Rather than encouraging independent thought, the Muslim rulers and authorities were so tied up with tradition that they did not want to see even new forms of shoes being made. It is perhaps indicative of the extent of control that in 1807 strict orders were issued to the cobblers of Istanbul not to make boots, shoes, and slippers with pointed toes as these were contrary to ancient tradition [H.A.R Gibb and H. Bowen, "Islamic Society And The West", (London, 1950) v.1 pg 283.]
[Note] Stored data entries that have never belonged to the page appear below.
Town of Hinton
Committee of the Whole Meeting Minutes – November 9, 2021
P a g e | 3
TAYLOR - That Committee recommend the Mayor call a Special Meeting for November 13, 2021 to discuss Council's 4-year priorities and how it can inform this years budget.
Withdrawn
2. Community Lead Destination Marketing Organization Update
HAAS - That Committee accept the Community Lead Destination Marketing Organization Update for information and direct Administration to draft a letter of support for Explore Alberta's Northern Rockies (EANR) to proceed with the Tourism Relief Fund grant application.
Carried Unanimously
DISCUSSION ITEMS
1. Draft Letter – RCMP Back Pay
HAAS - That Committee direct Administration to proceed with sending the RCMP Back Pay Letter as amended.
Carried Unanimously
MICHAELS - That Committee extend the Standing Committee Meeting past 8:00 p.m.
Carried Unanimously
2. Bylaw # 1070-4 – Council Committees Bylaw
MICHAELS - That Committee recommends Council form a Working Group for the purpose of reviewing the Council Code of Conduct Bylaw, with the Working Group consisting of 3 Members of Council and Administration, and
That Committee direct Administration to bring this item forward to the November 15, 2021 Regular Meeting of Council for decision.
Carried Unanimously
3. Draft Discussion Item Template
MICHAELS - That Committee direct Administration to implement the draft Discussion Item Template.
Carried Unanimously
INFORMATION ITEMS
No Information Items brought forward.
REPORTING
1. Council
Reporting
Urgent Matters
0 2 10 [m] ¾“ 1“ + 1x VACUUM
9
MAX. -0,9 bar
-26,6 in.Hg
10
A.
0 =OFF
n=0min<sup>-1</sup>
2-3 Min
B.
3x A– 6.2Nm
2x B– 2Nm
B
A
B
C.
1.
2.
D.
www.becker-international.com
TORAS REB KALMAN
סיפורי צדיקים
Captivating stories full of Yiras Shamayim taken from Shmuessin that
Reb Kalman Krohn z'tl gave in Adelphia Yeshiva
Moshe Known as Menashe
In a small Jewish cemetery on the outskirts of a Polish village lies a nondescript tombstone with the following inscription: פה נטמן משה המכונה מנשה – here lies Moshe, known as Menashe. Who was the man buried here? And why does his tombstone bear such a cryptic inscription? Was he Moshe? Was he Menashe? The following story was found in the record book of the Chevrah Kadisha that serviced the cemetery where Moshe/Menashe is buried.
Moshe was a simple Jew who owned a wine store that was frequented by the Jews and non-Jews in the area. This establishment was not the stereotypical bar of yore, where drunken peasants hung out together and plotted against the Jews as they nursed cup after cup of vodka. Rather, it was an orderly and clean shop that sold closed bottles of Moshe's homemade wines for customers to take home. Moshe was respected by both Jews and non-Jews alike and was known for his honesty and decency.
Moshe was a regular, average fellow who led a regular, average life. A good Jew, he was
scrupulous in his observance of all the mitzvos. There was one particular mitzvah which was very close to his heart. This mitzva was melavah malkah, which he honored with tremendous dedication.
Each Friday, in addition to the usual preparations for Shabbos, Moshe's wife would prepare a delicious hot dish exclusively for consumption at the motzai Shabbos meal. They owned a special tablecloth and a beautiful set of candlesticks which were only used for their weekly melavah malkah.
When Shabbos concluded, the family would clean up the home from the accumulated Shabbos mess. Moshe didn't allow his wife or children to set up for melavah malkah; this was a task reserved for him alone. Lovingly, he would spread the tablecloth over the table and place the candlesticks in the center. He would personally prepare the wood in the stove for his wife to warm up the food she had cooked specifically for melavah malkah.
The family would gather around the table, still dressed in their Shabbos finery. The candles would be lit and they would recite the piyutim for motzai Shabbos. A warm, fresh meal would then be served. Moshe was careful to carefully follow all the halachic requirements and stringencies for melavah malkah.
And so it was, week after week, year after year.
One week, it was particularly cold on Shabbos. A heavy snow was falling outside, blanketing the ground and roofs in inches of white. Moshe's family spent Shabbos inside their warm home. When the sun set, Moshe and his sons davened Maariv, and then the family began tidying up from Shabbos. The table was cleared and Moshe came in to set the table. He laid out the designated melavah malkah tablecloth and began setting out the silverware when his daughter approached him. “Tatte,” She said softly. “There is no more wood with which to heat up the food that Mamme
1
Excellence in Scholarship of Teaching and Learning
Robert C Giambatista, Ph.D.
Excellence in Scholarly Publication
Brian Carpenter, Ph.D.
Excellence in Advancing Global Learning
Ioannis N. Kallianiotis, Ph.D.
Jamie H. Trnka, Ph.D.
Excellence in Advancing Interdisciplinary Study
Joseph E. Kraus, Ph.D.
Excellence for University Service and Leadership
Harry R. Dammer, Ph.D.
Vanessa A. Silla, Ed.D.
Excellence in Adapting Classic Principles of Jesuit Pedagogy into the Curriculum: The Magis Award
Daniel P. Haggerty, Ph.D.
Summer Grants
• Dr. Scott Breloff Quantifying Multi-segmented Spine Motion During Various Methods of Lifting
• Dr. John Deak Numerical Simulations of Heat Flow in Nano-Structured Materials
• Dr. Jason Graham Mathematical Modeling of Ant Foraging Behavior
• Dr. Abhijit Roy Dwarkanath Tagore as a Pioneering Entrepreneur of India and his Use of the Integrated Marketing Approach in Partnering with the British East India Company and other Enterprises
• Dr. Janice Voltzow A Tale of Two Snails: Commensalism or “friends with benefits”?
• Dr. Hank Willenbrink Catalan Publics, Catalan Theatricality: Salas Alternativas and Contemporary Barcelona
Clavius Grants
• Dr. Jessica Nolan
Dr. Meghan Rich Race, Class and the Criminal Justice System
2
The ulemas told the people that instead of questioning authority, they must submit to it, even if it is evil. This is so well articulated by Al-Ghazali:


An evil-doing and barbarous sultan, so long as he is supported by military force, so that he can only with difficulty be deposed and that attempt to depose him would cause unendurable strife, must of necessity be left in possession and obedience must be rendered to him, exactly as obedience must be rendered to emirs Government in these days is a consequence solely of military power, and whoever he may be to whom the holder of military power gives his allegiance, that person is the caliph
[AI-Ghazalli in Ihya II, 124 (Cairn, 1352), quoted in "Studies On The Civilization Of Islam", by Hamilton Gibb (Princeton, 1962), pp 142-143.]


These are just a few examples and you will see that they demonstrate that the attitude in the Muslim ummah, starting late 9th century, were that they must submit to tradition and reject new ideas. There is no doubt in my mind that the seeds of the downfall of Muslim intellect were sown by this attitude.